Ensemble Method — Boosting

Ali Mahzoon
5 min readJul 6, 2021

Boosting (Originally called hypothesis boosting) refers to any ensemble method that can combine several weak learners and their mistakes into a strong learner.

The general idea of most boosting methods is to train predictors sequentially, each trying to correct its predecessor. There are many boosting methods available, but by far the most popular ones are AdaBoost (short for Adaptive Boosting) and Gradient Boosting.

Bagging VS. Boosting

In the picture below the single model is a decision tree and you just have one model train on your data and that’s it.

With Bagging, we are training a lot of different trees separately and then we aggregate their outputs (Voting method or Majority class method)

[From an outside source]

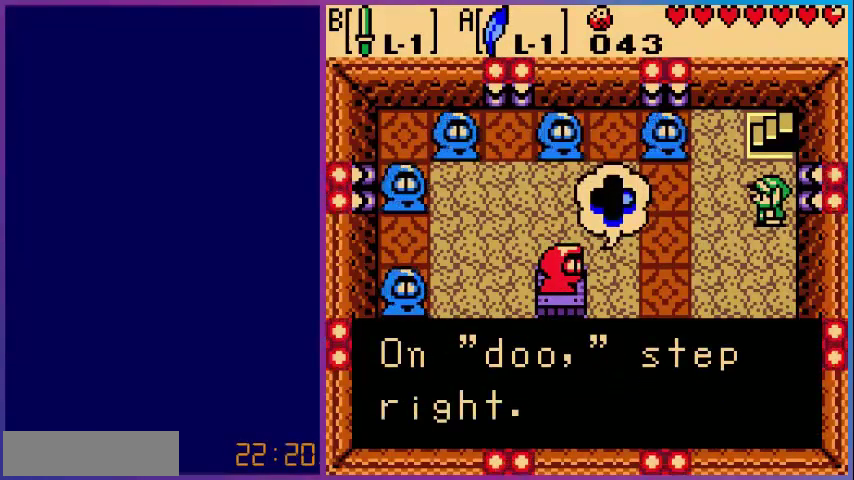
{"buttons": [], "events": []}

But in Boosting as we can see, we are going to run data through a single model (Decision Tree) and take the output from the model and then retrain our model over and over again based on the output of our previous model and this is why it is a sequential model training.

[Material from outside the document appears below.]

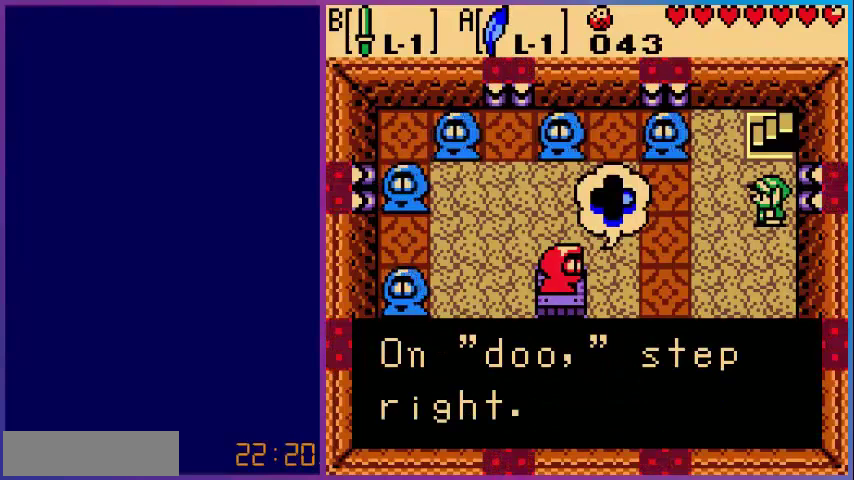
{"buttons": [], "events": [[320, "A", "down"], [480, "A", "up"]]}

Single, Bagging, and Boosting

Boosting Models

- Boosting is a statistical framework where the objective is to minimize the loss of the model by adding weak learners using a gradient descent-like procedure.

- This allows different loss functions to be used, expanding the technique beyond binary classification problems to support regression, multi-class classification, and more.

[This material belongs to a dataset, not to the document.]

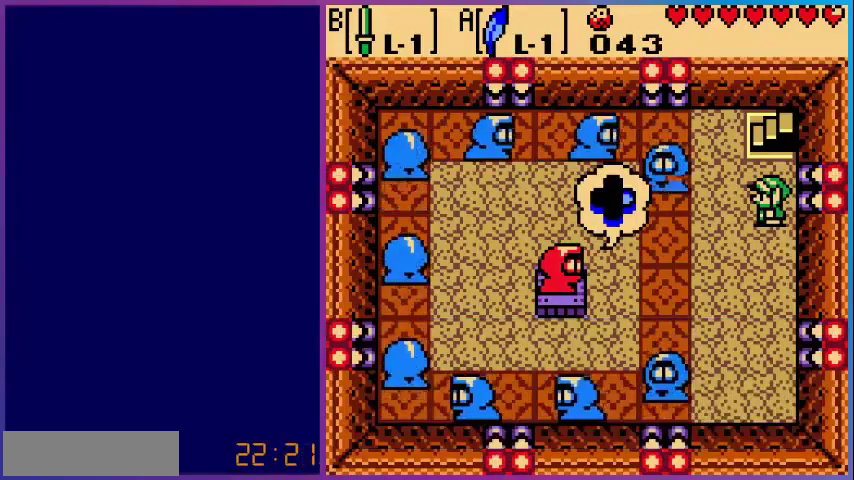
{"buttons": [], "events": []}
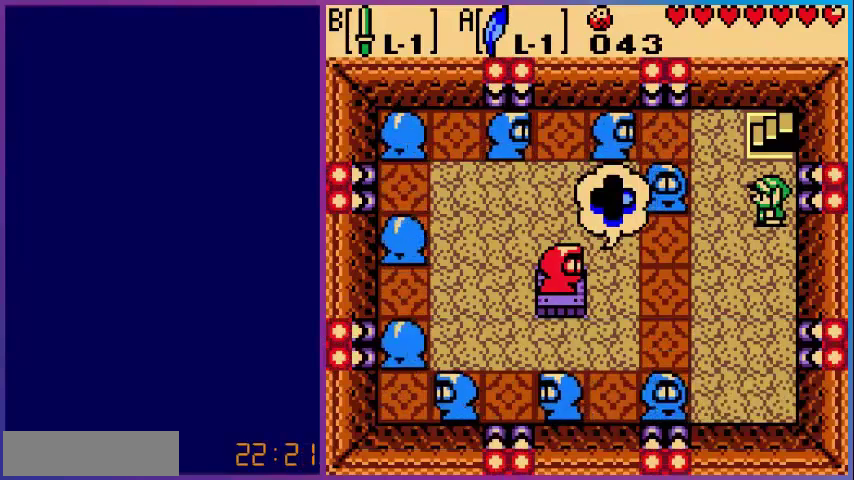
{"buttons": [], "events": []}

Boosted algorithms exist for trees and are also a general procedure other classifiers can perform. For example, the default for AdaBoost is Decision Trees but we can change it and instantiate another model like KNN.

AdaBoost — Intuition

The intuition of AdaBoost specifically is: you tell me what did not work and I focus more on those misclassified points.

As we can see in the following picture (Top-Bottom, Left to Right), the default is a decision tree with a max depth of one. So, you only get one split. After the split, we can see we have 3 misclassified points (2 Minuses and one Plus). What it is going to do for the next model is to weigh these points higher so that your next model is going to focus on those misclassified points and retrain your classifiers again and as we can see we now have 3 Minuses as misclassified points and our previous misclassified points classified correctly. This classifier is going to keep repeating this process over and over again just refocusing on any misclassified points many times and then you can aggregate results.

How AdaBoost works?

AdaBoost is an ensemble method used to solve classification problems.

1- Initialize the weight of each of the observations

2- Fit a base classifier like a decision tree

3- Use that classifier to make predictions on the training set.

4- Increase the relative weight of the instances that were misclassified

5- Train another classifier using the updated weight

6- Aggregate all of the classifiers into one, weighting them by their accuracy

Note: the first classifier is trained using a random subset of the overall training set. Misclassified item is assigned a higher weight so that it appears in the training subset of next classifier with higher probability.

Data Preparation for AdaBoost

This section lists some heuristics for best preparing your data for AdaBoost.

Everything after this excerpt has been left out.